Quienes por norma general predicamos en castellano (o español, como a veces se prefiere) estamos moralmente obligados a expresarnos con la corrección que impone la gramática de este idioma. Lo mismo se debe decir para quien predique en cualquier otra lengua, ya sea nacional o regional, minoritaria o de ámbito internacional. En el caso concreto de nuestra lengua castellana, idioma cuyo prestigio mundial es creciente, tenemos todo un elenco cultural de siglos a nuestras espaldas que nos obliga, nos exige, nos impone una correcta dicción, una articulación coherente, y una morfología y una sintaxis adecuadas, amén de una propiedad en los términos empleados imposible de evitar. Desde los primeros balbuceos del román paladino en los siglos medievales, pasando por la prosa inigualable de don Miguel de Cervantes hasta la extraordinaria de Gabriel García Márquez; desde el Cantar del Mío Cid hasta la poesía inigualable de un Rubén Darío, un García Lorca o un Pedro Salinas, y sin olvidar la Biblia Reina-Valera, que es, guste o no (¿Y por qué no, vamos a ver?), el gran referente cultural protestante en nuestro idioma, la lengua castellana ha desarrollado unas figuras y unas expresiones estilísticas cuyo uso ennoblece a quienes las emplean y enriquece a quienes las escuchan. Como todos los idiomas del mundo, el español también ostenta una gran provisión de expresiones impropias que no son adecuadas para el púlpito, y no precisamente por referirse a obscenidades —en lo que, según dicen algunos lingüistas, es una de las lenguas mejor pertrechadas, ¡también es casualidad!—, sino porque no elevan, no enriquecen, sino que más bien degradan. Se han de evitar, forzosamente.
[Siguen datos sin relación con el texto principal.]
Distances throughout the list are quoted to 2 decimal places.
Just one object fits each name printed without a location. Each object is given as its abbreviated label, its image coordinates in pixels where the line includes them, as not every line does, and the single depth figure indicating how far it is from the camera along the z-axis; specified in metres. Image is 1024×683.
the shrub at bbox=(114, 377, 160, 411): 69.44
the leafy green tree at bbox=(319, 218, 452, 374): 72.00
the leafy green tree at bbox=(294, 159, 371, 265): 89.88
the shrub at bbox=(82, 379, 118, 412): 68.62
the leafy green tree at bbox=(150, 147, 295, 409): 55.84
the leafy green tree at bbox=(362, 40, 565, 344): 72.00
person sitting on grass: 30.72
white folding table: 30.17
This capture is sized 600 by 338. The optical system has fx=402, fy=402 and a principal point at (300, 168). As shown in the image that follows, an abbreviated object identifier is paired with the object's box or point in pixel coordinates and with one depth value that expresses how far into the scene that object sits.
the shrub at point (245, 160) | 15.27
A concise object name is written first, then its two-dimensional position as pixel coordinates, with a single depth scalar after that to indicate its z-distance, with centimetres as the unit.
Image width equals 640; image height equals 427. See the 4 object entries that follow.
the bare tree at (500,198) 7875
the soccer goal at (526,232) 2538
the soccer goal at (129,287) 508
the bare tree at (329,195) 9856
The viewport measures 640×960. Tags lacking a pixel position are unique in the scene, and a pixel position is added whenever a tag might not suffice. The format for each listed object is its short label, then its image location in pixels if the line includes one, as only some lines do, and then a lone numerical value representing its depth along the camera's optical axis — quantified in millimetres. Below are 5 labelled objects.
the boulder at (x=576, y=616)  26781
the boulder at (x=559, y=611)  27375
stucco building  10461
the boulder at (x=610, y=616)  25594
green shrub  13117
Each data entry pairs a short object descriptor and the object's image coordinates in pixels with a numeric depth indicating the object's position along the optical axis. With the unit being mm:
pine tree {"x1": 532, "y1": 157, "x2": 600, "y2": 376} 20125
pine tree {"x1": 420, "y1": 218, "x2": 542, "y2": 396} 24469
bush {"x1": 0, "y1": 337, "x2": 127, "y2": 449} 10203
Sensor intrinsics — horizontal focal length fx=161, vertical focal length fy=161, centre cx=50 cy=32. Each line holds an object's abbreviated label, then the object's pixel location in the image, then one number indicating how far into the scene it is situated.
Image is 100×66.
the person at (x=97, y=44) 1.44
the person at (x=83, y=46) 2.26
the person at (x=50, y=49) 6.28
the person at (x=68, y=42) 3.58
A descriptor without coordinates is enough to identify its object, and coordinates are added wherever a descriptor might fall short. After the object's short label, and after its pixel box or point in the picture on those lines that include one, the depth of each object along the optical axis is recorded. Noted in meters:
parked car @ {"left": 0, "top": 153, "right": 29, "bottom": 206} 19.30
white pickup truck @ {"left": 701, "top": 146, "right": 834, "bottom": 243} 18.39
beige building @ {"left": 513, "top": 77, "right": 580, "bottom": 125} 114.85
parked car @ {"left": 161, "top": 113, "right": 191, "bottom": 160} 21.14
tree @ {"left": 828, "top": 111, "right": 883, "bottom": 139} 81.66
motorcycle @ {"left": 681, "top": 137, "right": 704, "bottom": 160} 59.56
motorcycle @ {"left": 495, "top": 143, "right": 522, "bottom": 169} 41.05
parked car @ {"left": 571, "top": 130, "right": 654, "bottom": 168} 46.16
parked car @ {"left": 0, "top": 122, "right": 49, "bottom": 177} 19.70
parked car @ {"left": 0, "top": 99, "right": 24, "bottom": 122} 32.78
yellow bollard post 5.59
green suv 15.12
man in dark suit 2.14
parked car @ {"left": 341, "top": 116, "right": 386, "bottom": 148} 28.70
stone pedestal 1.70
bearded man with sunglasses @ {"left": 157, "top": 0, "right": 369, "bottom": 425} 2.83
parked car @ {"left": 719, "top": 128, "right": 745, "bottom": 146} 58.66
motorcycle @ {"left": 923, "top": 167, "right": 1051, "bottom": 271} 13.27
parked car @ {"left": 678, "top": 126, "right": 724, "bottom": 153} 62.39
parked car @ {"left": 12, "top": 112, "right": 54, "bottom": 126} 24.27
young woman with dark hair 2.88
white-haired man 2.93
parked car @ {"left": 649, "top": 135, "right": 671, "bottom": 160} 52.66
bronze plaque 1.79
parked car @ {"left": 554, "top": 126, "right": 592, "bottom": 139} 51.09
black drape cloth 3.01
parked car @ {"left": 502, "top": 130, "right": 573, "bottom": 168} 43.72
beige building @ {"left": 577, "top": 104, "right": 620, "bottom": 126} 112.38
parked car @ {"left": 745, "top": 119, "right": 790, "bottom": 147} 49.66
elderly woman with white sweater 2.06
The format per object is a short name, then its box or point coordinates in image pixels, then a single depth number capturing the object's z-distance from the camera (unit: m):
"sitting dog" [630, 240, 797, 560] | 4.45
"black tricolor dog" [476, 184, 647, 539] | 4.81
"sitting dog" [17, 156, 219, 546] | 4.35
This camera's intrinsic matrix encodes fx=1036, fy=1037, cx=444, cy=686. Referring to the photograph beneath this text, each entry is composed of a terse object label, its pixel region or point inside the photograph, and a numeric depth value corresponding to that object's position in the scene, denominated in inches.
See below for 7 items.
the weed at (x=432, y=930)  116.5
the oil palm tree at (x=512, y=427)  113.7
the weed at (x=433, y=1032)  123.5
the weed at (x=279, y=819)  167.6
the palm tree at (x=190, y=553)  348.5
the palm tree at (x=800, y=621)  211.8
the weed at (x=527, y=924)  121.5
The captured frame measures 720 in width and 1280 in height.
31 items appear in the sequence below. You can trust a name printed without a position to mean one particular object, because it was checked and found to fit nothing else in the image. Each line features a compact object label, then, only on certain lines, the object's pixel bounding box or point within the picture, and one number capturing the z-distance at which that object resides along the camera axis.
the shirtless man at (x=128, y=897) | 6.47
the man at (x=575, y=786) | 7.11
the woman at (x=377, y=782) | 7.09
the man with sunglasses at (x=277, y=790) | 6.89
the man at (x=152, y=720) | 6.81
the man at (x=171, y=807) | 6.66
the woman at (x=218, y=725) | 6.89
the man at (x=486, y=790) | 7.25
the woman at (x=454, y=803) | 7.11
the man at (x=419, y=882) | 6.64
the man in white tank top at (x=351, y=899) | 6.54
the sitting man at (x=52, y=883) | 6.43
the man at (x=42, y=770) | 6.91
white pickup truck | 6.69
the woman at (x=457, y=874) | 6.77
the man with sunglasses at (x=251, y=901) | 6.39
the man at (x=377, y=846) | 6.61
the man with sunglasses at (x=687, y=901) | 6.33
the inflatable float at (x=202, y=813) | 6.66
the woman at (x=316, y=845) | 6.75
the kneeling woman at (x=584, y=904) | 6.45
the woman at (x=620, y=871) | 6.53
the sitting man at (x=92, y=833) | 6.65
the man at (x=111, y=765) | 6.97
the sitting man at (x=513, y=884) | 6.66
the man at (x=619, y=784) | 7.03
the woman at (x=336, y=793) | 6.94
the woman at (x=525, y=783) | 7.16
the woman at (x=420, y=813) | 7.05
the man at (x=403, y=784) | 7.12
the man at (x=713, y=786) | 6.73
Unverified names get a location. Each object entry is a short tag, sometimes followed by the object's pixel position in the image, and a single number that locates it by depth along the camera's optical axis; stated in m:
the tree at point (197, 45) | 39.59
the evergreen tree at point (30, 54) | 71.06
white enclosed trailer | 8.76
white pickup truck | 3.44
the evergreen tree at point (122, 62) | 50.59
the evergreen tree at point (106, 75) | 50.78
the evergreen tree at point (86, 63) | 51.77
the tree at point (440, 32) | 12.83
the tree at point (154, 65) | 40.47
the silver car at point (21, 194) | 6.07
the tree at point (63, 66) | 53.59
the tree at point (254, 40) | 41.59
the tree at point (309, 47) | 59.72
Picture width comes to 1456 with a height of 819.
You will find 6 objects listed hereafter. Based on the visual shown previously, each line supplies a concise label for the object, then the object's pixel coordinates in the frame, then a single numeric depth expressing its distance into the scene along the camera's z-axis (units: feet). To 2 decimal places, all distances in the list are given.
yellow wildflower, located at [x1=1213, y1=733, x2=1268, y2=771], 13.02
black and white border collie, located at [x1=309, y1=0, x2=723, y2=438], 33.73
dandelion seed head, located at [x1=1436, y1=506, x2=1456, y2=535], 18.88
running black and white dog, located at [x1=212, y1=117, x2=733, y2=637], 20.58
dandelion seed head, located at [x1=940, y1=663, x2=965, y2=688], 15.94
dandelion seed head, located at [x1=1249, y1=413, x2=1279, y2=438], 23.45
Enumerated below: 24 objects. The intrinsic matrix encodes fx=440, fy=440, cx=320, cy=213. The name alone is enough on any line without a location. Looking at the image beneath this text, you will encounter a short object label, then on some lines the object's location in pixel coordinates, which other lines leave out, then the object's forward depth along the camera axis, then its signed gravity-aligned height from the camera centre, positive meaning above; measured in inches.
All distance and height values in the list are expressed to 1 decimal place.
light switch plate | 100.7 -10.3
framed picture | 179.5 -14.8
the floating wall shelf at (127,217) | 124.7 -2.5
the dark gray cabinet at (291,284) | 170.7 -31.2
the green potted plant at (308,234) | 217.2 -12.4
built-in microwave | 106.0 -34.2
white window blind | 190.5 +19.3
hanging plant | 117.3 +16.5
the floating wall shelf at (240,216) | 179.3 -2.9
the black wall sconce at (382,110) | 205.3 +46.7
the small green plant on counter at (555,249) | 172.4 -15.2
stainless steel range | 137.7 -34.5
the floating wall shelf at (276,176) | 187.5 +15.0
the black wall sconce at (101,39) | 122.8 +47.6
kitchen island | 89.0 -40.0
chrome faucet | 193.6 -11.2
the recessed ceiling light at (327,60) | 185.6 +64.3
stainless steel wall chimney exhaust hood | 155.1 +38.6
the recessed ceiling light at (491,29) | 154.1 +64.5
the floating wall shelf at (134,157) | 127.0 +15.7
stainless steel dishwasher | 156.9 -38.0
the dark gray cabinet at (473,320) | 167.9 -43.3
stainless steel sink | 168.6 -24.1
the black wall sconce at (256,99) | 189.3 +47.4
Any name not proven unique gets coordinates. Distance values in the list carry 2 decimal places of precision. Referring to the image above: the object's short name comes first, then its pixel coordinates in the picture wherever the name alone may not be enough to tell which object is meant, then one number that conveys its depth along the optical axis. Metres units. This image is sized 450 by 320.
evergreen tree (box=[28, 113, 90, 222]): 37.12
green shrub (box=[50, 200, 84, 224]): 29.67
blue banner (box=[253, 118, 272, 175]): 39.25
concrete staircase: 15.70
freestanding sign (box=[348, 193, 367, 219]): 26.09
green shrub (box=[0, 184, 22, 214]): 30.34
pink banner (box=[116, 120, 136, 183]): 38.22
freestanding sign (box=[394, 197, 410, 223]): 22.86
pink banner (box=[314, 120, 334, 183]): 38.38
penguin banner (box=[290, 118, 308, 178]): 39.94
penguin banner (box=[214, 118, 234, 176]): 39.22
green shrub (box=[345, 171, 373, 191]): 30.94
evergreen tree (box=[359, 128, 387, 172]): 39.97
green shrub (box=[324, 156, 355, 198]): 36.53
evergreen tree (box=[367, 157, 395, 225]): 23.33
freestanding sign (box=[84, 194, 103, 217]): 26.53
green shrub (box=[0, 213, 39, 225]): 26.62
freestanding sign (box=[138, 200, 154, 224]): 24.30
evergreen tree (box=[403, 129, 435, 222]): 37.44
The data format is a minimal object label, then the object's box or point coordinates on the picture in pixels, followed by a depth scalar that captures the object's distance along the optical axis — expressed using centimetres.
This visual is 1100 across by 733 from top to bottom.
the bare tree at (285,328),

Recordamos con lástima usos impropios del idioma en el púlpito, desde el joven que, sin mayor cultura ni recursos, sólo repetía una muletilla excesivamente popular hace unos años (aquello de “tal, Pascual”), hasta los pastores de hoy excesivamente politizados que sin necesidad alguna destrozan de manera inmisericorde la gramática con esas repeticiones absurdas del tipo “los hermanos y las hermanas”, “los niños y las niñas”, “los y las visitantes”, “todos y todas”, olvidando que en castellano el género masculino, que es, según los lingüistas, el GÉNERO NO MARCADO, sirve para los dos, mientras que el femenino, que es precisamente el GÉNERO MARCADO, por su gran carga semántica exige un uso específico muy concreto. Y esto por no mencionar la terrible impropiedad de quienes confunden significados —aún nos duelen los oídos cuando nos viene a la memoria aquel orador que en un púlpito empleaba constantemente el adjetivo “frívolo” en lugar de “frío”— o recargan innecesariamente el vocabulario con expresiones (mal) calcadas y/o (peor) traducidas de otros idiomas —“líder”, “influenciar”, “güikéns” (así de mal dicho, suponemos que por weekends, es decir, el castizo “fines de semana”)—, siendo que nuestra lengua dispone de términos muy claros para expresar o vehicular multitud de conceptos.
El lenguaje es un don que nos ennoblece. No podemos maltratarlo ni degradarlo. Y desde luego, no tenemos autorización alguna para destrozarlo en el púlpito. Dios nos exige siempre un trabajo digno, y se ha de comenzar por algo tan prosaico como el hecho de hablar.
Pero eso sí, hablar con propiedad, hablar bien.